After Submission: 24–72 Hours Post-Check
You are not done the second you click submit.
Over the next 2–3 days:
- Verify:
- USMLE transcript actually released
- All LORs that were promised have uploaded and are assigned
- Send thank you emails to letter writers with:
- Your ERAS ID
- Confirmation that applications are submitted
- Genuine appreciation (this matters for future support)
| Step | Description |
|---|---|
| Step 1 | Submit ERAS |
| Step 2 | Verify USMLE transcript |
| Step 3 | Confirm LOR uploads |
| Step 4 | Check program list & assignment |
| Step 5 | Send thank you emails |
You can also prepare:
- A simple, professional email template to respond to program communications
- A basic spreadsheet to track interview invitations
![]()
Key Points to Leave With
- The last 30 days are not for adding new achievements.
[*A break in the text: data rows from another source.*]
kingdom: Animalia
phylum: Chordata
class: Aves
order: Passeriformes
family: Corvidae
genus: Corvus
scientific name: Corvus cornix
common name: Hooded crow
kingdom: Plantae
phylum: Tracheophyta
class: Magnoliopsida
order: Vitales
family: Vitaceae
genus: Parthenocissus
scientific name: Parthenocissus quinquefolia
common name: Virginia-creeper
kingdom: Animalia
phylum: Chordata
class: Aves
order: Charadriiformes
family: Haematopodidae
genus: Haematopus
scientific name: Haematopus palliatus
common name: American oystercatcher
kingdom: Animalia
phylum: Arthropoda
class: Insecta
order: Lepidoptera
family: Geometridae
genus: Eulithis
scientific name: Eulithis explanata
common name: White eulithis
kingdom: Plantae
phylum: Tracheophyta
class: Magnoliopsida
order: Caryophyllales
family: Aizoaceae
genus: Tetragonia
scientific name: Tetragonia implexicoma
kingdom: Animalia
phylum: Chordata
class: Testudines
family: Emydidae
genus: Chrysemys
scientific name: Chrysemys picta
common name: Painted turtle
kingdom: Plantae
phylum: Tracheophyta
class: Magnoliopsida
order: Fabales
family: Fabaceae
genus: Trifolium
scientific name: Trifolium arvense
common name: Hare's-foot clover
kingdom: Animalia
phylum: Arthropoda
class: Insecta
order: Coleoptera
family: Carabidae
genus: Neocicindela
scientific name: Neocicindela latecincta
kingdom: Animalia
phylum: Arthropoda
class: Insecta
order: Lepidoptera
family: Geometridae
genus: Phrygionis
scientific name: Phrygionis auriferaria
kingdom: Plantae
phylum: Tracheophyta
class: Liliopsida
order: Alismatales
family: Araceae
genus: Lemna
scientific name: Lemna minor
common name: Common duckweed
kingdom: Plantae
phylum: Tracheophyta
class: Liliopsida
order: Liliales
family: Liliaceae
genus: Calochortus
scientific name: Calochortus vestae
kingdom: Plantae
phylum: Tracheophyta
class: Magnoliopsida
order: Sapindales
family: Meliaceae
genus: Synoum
They are for eliminating errors, tightening your story, and ensuring every technical piece is in place.
- If you are an IMG, you cannot ignore letters, program selection, and exam accuracy. These three areas separate serious candidates from wasted applications.
- Do everything on purpose: each week has its job. By the time ERAS opens for submission, your application should already be ready—those final days exist only for verification and controlled execution, not chaos.